Turn every line of the records below into a Markdown table with the columns "No." and "Text", numbering each row and skipping any blank lines. Leave the pictures out of your answer.

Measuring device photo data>
═══

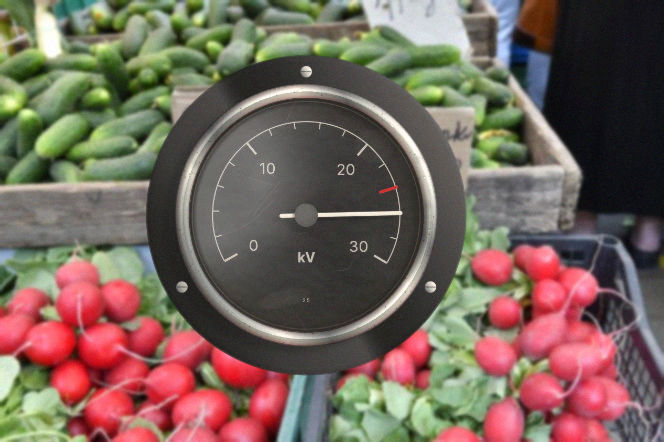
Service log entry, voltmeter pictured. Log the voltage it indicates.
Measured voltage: 26 kV
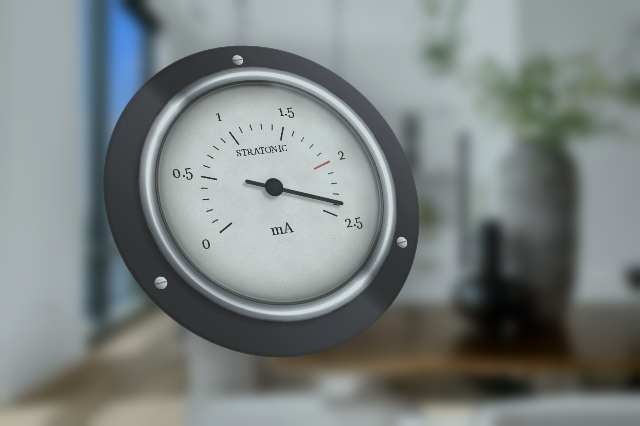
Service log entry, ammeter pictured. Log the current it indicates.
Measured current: 2.4 mA
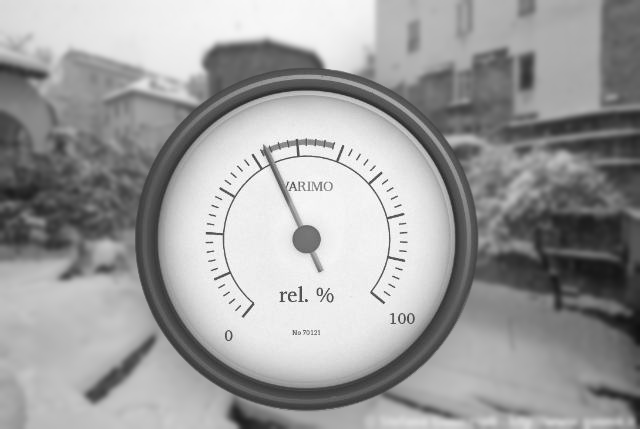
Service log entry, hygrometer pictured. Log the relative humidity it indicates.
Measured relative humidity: 43 %
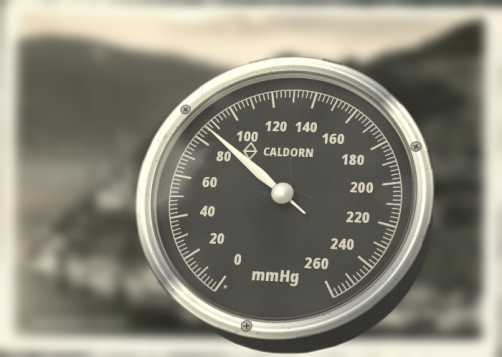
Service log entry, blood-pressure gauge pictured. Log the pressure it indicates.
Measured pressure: 86 mmHg
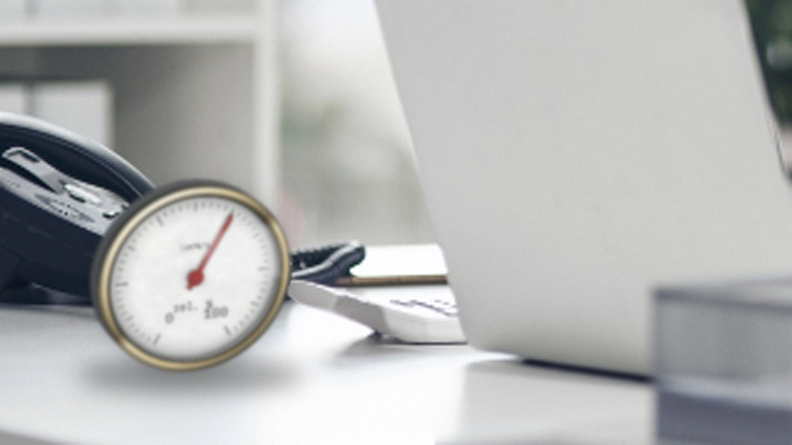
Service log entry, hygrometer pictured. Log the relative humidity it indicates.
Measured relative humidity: 60 %
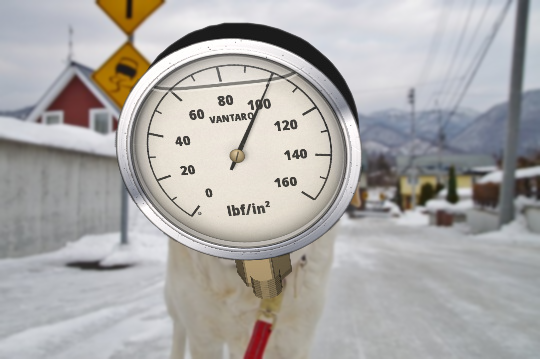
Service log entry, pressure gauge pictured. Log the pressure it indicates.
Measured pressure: 100 psi
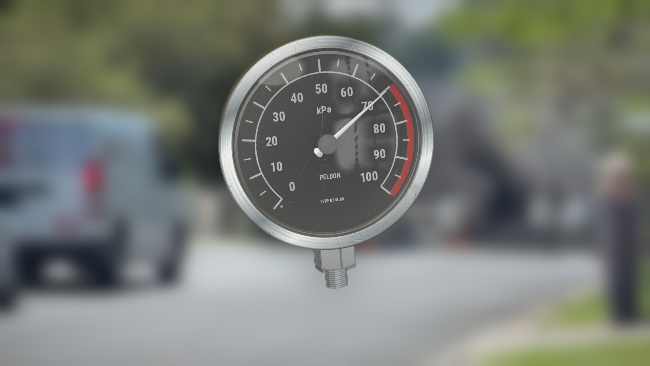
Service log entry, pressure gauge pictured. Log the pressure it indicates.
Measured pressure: 70 kPa
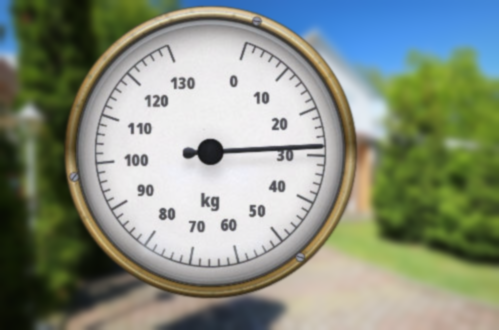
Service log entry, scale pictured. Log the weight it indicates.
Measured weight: 28 kg
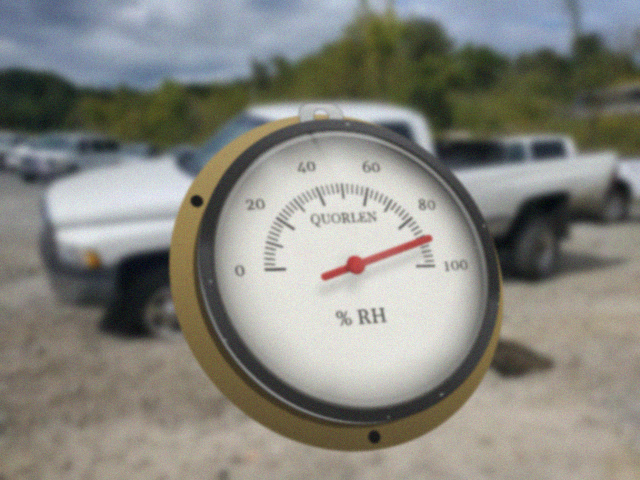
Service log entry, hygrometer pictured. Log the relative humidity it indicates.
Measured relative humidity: 90 %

═══

EXERCISE OUTPUT>
| No. | Text |
|---|---|
| 1 | Service log entry, voltmeter pictured. Log the voltage it indicates. |
| 2 | Measured voltage: 26 kV |
| 3 | Service log entry, ammeter pictured. Log the current it indicates. |
| 4 | Measured current: 2.4 mA |
| 5 | Service log entry, hygrometer pictured. Log the relative humidity it indicates. |
| 6 | Measured relative humidity: 43 % |
| 7 | Service log entry, blood-pressure gauge pictured. Log the pressure it indicates. |
| 8 | Measured pressure: 86 mmHg |
| 9 | Service log entry, hygrometer pictured. Log the relative humidity it indicates. |
| 10 | Measured relative humidity: 60 % |
| 11 | Service log entry, pressure gauge pictured. Log the pressure it indicates. |
| 12 | Measured pressure: 100 psi |
| 13 | Service log entry, pressure gauge pictured. Log the pressure it indicates. |
| 14 | Measured pressure: 70 kPa |
| 15 | Service log entry, scale pictured. Log the weight it indicates. |
| 16 | Measured weight: 28 kg |
| 17 | Service log entry, hygrometer pictured. Log the relative humidity it indicates. |
| 18 | Measured relative humidity: 90 % |